---- TEXT SECTION

Suppose we have an $n \times n$ grid. Let $G$ be its equivalent graph representation, which has $n^2$ vertices and an undirected edge drawn between vertices $u$ and $v$ if and only if their corresponding grid squares are adjacent (diagonal doesn't count). Since there are at most $4$ edges per vertex, the number of edges in $G$ is $\mathcal{O}(n^2)$.
Consider removing $s$ vertices (and any respective edges) from $G$. It's trivial to say that the number of edges is still $\mathcal{O}(n^2)$. However, can we get a tighter upper bound?
My current guess is that removing $s$ vertices removes $\mathcal{O}(s)$ edges, so is the solution simply $\mathcal{O}(n^2 - s)$? I'm not quite sure if this is a correct bound.
Edit: I assume since we're subtracting, to find a tighter upper bound we need to find a tight lower bound on the negative portion (in this case the number of edges we remove). Could it be correct to say that showing the number of vertices removed is $\Omega(s)$ implies that the number of edges remaining is $\mathcal{O}(n^2 - s)$?
If you remove $s$ vertices, then we count the number of edges removed as follows:
We start with $2s$ edges, consisting of, for each vertex, the edge emanating upwards from that vertex, and the edge emanating to the right.

--------
---- DATA IN THIS EXERCISE

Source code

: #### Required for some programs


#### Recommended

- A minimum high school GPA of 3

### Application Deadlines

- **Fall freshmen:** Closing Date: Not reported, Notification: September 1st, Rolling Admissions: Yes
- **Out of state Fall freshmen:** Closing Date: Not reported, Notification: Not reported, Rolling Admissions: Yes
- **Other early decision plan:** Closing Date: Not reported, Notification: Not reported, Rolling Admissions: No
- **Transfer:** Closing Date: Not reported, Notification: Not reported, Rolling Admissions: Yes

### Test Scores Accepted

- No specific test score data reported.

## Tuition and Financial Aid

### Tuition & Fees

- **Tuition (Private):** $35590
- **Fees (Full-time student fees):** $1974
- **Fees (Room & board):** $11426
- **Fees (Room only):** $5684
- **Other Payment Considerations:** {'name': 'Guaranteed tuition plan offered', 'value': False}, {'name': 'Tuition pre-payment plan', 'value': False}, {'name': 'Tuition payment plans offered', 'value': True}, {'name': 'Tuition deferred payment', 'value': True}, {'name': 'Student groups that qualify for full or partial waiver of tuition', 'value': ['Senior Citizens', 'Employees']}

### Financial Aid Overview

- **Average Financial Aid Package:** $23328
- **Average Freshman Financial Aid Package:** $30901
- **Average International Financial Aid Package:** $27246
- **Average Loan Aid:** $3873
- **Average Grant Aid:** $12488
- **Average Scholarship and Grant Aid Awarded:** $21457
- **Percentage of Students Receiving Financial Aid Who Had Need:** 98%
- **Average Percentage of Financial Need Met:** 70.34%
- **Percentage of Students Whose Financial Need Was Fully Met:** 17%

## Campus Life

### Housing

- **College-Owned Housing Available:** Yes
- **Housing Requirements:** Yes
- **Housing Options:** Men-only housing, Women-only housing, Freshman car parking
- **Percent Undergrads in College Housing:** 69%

--------

▸ ACTIVITY 1: Extract every line of the records that contains the string "Average".
▸ ACTIVITY 2: Write what comes next in the grid graph thread, starting right after its final sentence.
The grid graph thread and the records have no connection to each other.

▸ REPLY 1:
- **Average Financial Aid Package:** $23328
- **Average Freshman Financial Aid Package:** $30901
- **Average International Financial Aid Package:** $27246
- **Average Loan Aid:** $3873
- **Average Grant Aid:** $12488
- **Average Scholarship and Grant Aid Awarded:** $21457
- **Average Percentage of Financial Need Met:** 70.34%

▸ REPLY 2:
This does not account for all edges. Namely, for each vertex $v$ which was removed such that the vertex below $v$ was not removed, there will be an edge removed from the bottom of $v$ that was not counted in the previous bullet. I will call this a "downward external edge". Similarly, you need to add in the "leftward external edges".
Finally, there was some over-counting in the first bullet point. Any vertex on the top edge does not have an edge emanating upward. To correct for this, we can subtract the number of vertices on the top border. Similarly, we must subtract the number of vertices on the right border.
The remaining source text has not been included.